_What to do_:
Check every line of the data and copy the ones where "uses" appears.

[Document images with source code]
•••
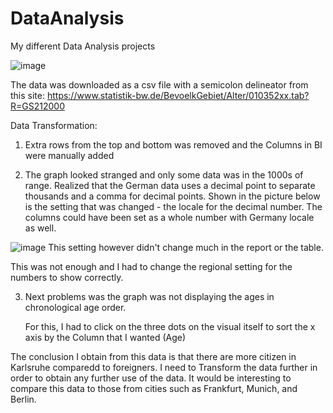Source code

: # DataAnalysis
My different Data Analysis projects

![image](https://github.com/user-attachments/assets/7b63127c-1ec3-42e1-a901-0163029a7718)

The data was downloaded as a csv file with a semicolon delineator from this site: https://www.statistik-bw.de/BevoelkGebiet/Alter/010352xx.tab?R=GS212000

Data Transformation:
1. Extra rows from the top and bottom was removed and the Columns in BI were manually added

2. The graph looked stranged and only some data was in the 1000s of range. Realized that the German data uses a decimal point to separate thousands and a comma for decimal points.
Shown in the picture below is the setting that was changed - the locale for the decimal number. The columns could have been set as a whole number with Germany locale as well.

![image](https://github.com/user-attachments/assets/31c0a987-24d5-4fff-ba18-09ea8524dabb)
This setting however didn't change much in the report or the table.

This was not enough and I had to change the regional setting for the numbers to show correctly.

3. Next problems was the graph was not displaying the ages in chronological age order.

     For this, I had to click on the three dots on the visual itself to sort the x axis by the Column that I wanted (Age)

The conclusion I obtain from this data is that there are more citizen in Karlsruhe comparedd to foreigners. I need to Transform the data further in order to obtain any further use of the data. 
It would be interesting to compare this data to those from cities such as Frankfurt, Munich, and Berlin.


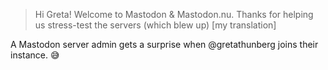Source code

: ---
---

> Hi Greta! Welcome to Mastodon & Mastodon.nu. Thanks for helping us stress-test the servers (which blew up) [my translation]

A Mastodon server admin gets a surprise when @gretathunberg joins their instance. 😅
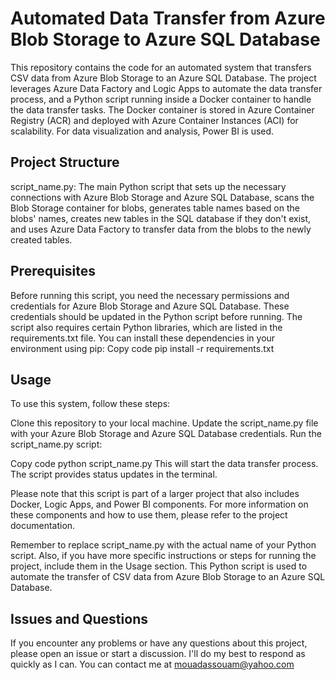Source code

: # Automated Data Transfer from Azure Blob Storage to Azure SQL Database

This repository contains the code for an automated system that transfers CSV data from Azure Blob Storage to an Azure SQL Database. The project leverages Azure Data Factory and Logic Apps to automate the data transfer process, and a Python script running inside a Docker container to handle the data transfer tasks. The Docker container is stored in Azure Container Registry (ACR) and deployed with Azure Container Instances (ACI) for scalability. For data visualization and analysis, Power BI is used.

## Project Structure

script_name.py: The main Python script that sets up the necessary connections with Azure Blob Storage and Azure SQL Database, scans the Blob Storage container for blobs, generates table names based on the blobs' names, creates new tables in the SQL database if they don't exist, and uses Azure Data Factory to transfer data from the blobs to the newly created tables.

## Prerequisites

Before running this script, you need the necessary permissions and credentials for Azure Blob Storage and Azure SQL Database. These credentials should be updated in the Python script before running. The script also requires certain Python libraries, which are listed in the requirements.txt file. You can install these dependencies in your environment using pip:
Copy code
pip install -r requirements.txt

## Usage

To use this system, follow these steps:

Clone this repository to your local machine.
Update the script_name.py file with your Azure Blob Storage and Azure SQL Database credentials.
Run the script_name.py script:

Copy code
python script_name.py
This will start the data transfer process. The script provides status updates in the terminal.

Please note that this script is part of a larger project that also includes Docker, Logic Apps, and Power BI components. For more information on these components and how to use them, please refer to the project documentation.

Remember to replace script_name.py with the actual name of your Python script. Also, if you have more specific instructions or steps for running the project, include them in the Usage section.
This Python script is used to automate the transfer of CSV data from Azure Blob Storage to an Azure SQL Database.


## Issues and Questions
If you encounter any problems or have any questions about this project, please open an issue or start a discussion. I'll do my best to respond as quickly as I can.
You can contact me at mouadassouam@yahoo.com
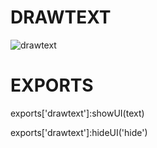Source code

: # DRAWTEXT 
![drawtext](https://user-images.githubusercontent.com/78104813/166520431-d22d0070-6bf1-4221-b0fe-b1cab7d68049.png)

# EXPORTS
 exports['drawtext']:showUI(text)
 
 exports['drawtext']:hideUI('hide')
•••
_Answer to the exercise_:
2. The graph looked stranged and only some data was in the 1000s of range. Realized that the German data uses a decimal point to separate thousands and a comma for decimal points.
script_name.py: The main Python script that sets up the necessary connections with Azure Blob Storage and Azure SQL Database, scans the Blob Storage container for blobs, generates table names based on the blobs' names, creates new tables in the SQL database if they don't exist, and uses Azure Data Factory to transfer data from the blobs to the newly created tables.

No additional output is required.